I don’t normally photograph my table from this angle because our home came with mirrored doors on the pantry and that is certainly not congruent with a farmhouse look. My husband is planning to create barn doors for them this summer so I always photograph my kitchen carefully to avoid showing the mirrored doors. But what the heck – here they are in all their reflective glory.
This table is actually 15 years old. It isn’t anything special at all. It is a mass produced piece that I picked up at Conlin’s Furniture years ago and it was starting to show its age. The top was a light veneer (and the chairs used to be sage green back when I was into that color, I painted them black a few years ago.) The veneer had marker stains on it from when my kiddos were little, numerous round water glass marks and it was just basically in very rough shape.
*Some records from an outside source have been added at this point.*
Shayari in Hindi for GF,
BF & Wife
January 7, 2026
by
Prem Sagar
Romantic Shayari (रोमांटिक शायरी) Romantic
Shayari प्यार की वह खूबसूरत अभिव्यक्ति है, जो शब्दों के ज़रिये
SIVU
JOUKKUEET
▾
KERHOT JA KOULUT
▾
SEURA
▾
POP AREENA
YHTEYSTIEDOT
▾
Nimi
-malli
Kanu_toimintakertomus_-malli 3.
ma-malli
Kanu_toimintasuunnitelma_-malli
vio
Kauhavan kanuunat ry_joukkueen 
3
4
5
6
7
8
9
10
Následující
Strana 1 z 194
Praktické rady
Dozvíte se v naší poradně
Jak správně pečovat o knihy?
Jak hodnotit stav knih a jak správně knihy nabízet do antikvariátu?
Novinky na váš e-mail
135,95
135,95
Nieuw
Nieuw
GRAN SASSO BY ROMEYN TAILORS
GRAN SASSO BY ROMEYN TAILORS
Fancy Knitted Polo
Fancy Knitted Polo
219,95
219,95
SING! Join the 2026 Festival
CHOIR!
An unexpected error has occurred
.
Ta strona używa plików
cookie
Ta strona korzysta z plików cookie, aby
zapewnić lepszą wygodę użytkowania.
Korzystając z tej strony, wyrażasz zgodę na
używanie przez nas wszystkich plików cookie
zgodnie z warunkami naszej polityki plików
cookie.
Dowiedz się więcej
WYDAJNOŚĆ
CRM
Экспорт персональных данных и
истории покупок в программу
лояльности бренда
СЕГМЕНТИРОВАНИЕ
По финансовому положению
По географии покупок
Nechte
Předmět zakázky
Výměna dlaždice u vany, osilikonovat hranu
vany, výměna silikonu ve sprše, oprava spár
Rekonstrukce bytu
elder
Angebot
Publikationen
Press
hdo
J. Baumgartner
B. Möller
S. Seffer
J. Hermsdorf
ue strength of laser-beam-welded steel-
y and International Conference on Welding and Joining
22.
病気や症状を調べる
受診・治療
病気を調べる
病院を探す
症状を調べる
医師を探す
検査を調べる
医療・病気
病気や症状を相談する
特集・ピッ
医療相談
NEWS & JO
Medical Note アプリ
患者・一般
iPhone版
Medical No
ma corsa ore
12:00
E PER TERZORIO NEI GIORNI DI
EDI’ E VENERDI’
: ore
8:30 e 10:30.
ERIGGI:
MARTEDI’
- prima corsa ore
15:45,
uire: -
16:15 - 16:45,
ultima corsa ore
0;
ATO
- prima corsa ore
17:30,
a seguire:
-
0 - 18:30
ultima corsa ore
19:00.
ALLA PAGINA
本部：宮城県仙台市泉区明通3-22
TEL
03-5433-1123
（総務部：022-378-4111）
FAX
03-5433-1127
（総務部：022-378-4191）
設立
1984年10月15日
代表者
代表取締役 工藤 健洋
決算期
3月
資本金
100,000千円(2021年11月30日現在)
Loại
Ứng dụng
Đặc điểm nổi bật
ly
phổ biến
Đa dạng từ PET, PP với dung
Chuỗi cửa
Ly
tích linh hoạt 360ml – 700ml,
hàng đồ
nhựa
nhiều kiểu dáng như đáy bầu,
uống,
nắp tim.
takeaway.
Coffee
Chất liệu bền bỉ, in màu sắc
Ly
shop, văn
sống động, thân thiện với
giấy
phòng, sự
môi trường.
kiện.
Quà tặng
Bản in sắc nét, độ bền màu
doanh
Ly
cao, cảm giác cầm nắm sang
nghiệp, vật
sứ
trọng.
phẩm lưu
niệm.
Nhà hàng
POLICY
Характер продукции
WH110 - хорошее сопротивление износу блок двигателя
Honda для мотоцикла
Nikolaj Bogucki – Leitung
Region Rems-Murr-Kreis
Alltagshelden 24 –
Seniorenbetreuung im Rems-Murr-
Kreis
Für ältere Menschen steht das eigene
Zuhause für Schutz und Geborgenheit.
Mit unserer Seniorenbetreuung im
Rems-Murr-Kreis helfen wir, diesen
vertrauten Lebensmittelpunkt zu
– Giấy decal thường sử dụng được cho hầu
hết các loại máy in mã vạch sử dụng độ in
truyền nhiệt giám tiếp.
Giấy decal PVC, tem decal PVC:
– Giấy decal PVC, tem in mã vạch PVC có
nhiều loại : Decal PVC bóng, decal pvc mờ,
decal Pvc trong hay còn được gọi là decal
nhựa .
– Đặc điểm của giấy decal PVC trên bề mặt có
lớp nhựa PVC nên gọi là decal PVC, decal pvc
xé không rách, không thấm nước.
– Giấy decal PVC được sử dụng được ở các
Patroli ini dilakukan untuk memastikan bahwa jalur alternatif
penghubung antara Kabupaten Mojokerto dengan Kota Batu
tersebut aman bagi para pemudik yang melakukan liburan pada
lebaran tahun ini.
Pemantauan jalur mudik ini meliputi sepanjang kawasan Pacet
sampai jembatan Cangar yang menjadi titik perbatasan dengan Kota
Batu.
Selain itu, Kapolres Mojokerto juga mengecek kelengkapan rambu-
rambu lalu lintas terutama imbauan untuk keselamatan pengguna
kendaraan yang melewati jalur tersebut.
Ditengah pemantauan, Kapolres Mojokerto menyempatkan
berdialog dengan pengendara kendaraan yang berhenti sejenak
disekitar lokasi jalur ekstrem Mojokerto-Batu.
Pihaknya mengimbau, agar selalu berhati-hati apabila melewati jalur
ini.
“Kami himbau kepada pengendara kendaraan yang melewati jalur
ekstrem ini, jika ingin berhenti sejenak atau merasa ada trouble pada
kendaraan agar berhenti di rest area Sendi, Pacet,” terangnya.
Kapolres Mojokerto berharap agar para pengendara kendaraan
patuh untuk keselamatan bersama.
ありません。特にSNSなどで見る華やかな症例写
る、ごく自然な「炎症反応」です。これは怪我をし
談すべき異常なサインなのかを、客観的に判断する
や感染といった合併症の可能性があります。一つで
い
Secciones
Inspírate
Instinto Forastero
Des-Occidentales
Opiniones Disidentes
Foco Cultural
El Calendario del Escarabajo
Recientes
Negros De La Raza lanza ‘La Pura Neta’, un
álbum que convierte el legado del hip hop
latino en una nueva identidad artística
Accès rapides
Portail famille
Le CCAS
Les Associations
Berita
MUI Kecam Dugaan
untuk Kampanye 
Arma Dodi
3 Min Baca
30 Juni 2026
The old girl had seen better days. Even though I loved the size and shape of it (easy to add extra chairs on the rounded corners when hosting extra company) it was looking like time to say goodbye.
I even started drooling over some Magnolia Home farmhouse tables and had an entire set picked out to replace her. My husband was the one who said he thought she could be salvaged. We made a bargain that he would refinish and stain the top, even distress it a bit to appear more rustic. If I hated it, we would go table shopping. But if I loved it? We would keep it.
We lived without a table for two weeks while Matthew worked on her. This was smack dab in the middle of the time frame where we were moving his business and opening mine so life could not have been busier. But he fit in 15 minutes here and 15 minutes there. And when she was done? Well – obviously, I just love her to death.
She would stay.
And so there you have it. If you’re a little stumped on how to inflict a little farmhouse feel into your home start with the basics. You’ll be amazed at what a little chicken wire, torn fabric, Rae Dunn and a few key primitive pieces on your farmhouse table will do.
Happy “farmhouse chic-ing”, friends!
Peace, Joy and Blessings,
“Judah and all its cities will dwell together in it, the farmer and they who go about with flocks.”